Nos resumos do autor, argumentou-se que, alternativamente, Uri deveria ser responsabilizado pessoalmente "em virtude da Lei das Sociedades, segundo a qual acionista e gestor terão responsabilidade pessoal se for comprovada fraude e/ou culpa pessoal pelos atos e/ou omissões que cometeu em nome da empresa" (parágrafo 17 dos resumos do autor).
Alegações de Uri
Uri apoiou suas alegações em seu depoimento.
- Uri argumenta que não tem rivalidade com o autor, que a ação contra ele é infundada e não revela uma causa pessoal de ação contra ele, e deve ser rejeitada.
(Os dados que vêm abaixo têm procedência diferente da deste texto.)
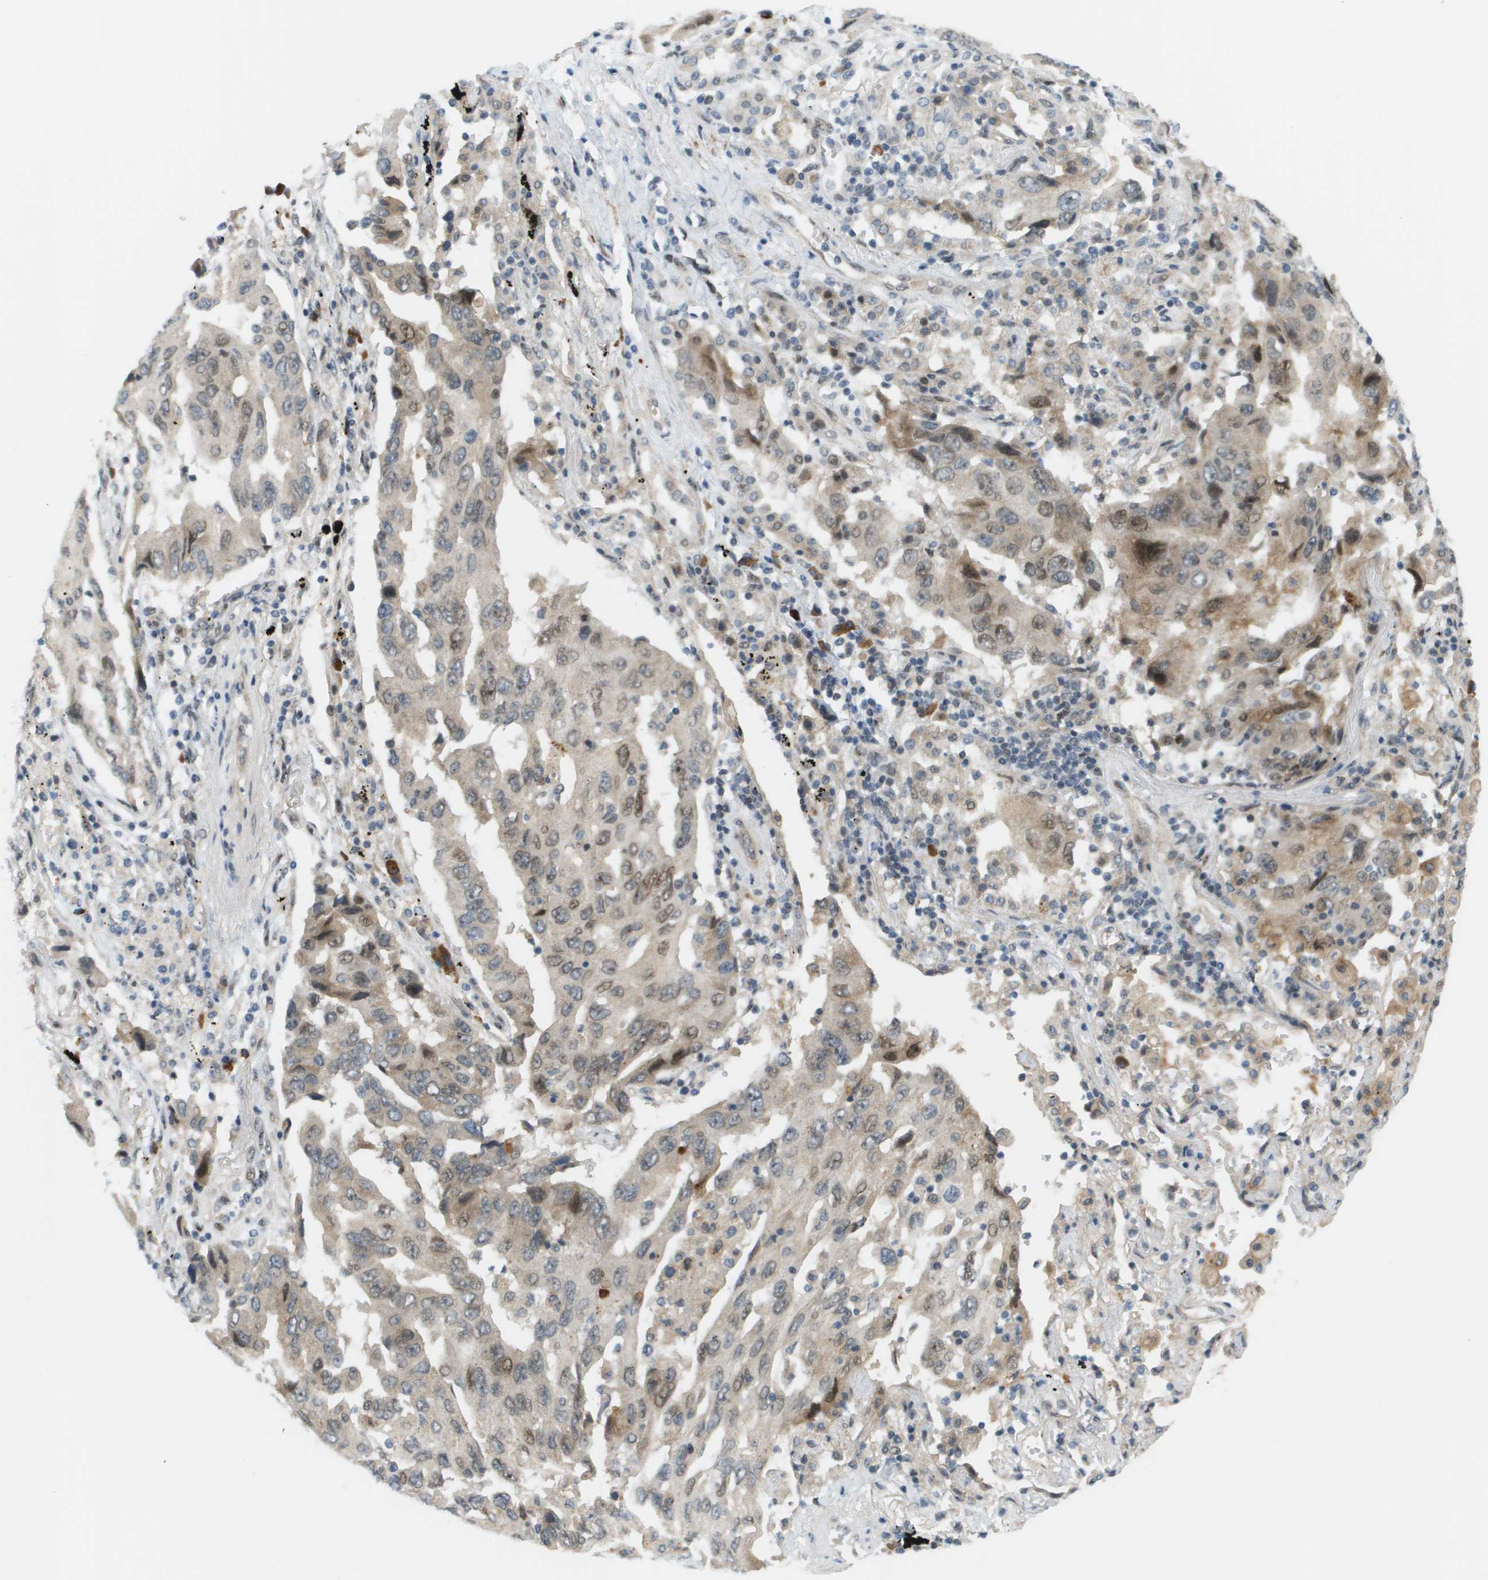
{"staining": {"intensity": "weak", "quantity": ">75%", "location": "cytoplasmic/membranous,nuclear"}, "tissue": "lung cancer", "cell_type": "Tumor cells", "image_type": "cancer", "snomed": [{"axis": "morphology", "description": "Adenocarcinoma, NOS"}, {"axis": "topography", "description": "Lung"}], "caption": "Weak cytoplasmic/membranous and nuclear positivity is seen in about >75% of tumor cells in lung cancer (adenocarcinoma).", "gene": "CACNB4", "patient": {"sex": "female", "age": 65}}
Segundo ele, a ação contra ele não tem base factual nem legal, e todo o seu propósito é exercer pressão indevida sobre ele, o que constitui abuso de processos legais, já que toda a sua ação limitada em relação à autora em relação aos serviços prestados à Prestige esteve presente no passado (em um fio) de luxo ou de ser um órgão de luxo, e ele nunca teve a intenção de assumir obrigações pessoais para com ninguém relacionado ao prestígio ou de forma alguma. e não há obrigação contratual e/ou pessoal por parte dele e/ou sua garantia pessoal para o pagamento das dívidas de luxo ao autor.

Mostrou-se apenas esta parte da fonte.